Required action ->
Put the lines from the first one through the line containing "Attempts to change" into a JSON list of strings, one string per line, leaving out any blank lines.

Given entries ->
-------
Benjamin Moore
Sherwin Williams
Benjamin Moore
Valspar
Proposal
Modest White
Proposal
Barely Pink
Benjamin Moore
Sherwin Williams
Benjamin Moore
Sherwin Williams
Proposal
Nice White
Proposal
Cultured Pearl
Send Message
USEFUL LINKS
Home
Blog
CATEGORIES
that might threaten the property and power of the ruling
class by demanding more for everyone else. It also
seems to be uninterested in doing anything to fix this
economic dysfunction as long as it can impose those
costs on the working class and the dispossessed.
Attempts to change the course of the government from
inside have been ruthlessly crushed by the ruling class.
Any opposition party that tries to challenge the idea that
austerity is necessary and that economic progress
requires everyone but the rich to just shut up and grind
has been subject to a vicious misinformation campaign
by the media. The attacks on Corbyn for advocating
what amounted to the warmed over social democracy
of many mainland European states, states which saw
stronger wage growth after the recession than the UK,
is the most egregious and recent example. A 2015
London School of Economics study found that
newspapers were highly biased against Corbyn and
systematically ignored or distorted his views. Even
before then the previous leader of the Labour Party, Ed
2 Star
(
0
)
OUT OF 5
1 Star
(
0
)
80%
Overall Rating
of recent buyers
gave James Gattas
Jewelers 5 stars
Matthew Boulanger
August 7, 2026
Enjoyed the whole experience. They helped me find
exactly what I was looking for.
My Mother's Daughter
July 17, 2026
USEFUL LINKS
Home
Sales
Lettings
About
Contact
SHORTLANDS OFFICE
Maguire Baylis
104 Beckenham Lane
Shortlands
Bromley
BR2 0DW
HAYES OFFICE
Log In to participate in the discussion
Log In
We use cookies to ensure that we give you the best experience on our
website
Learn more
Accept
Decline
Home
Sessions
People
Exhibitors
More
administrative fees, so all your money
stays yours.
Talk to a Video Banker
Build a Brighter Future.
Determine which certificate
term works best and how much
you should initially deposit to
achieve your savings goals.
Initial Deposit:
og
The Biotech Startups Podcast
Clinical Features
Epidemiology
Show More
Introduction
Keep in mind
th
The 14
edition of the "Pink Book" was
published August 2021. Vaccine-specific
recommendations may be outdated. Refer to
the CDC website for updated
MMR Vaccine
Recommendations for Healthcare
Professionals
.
-------
Final answer ->
[
  "Benjamin Moore",
  "Sherwin Williams",
  "Benjamin Moore",
  "Valspar",
  "Proposal",
  "Modest White",
  "Proposal",
  "Barely Pink",
  "Benjamin Moore",
  "Sherwin Williams",
  "Benjamin Moore",
  "Sherwin Williams",
  "Proposal",
  "Nice White",
  "Proposal",
  "Cultured Pearl",
  "Send Message",
  "USEFUL LINKS",
  "Home",
  "Blog",
  "CATEGORIES",
  "that might threaten the property and power of the ruling",
  "class by demanding more for everyone else. It also",
  "seems to be uninterested in doing anything to fix this",
  "economic dysfunction as long as it can impose those",
  "costs on the working class and the dispossessed.",
  "Attempts to change the course of the government from"
]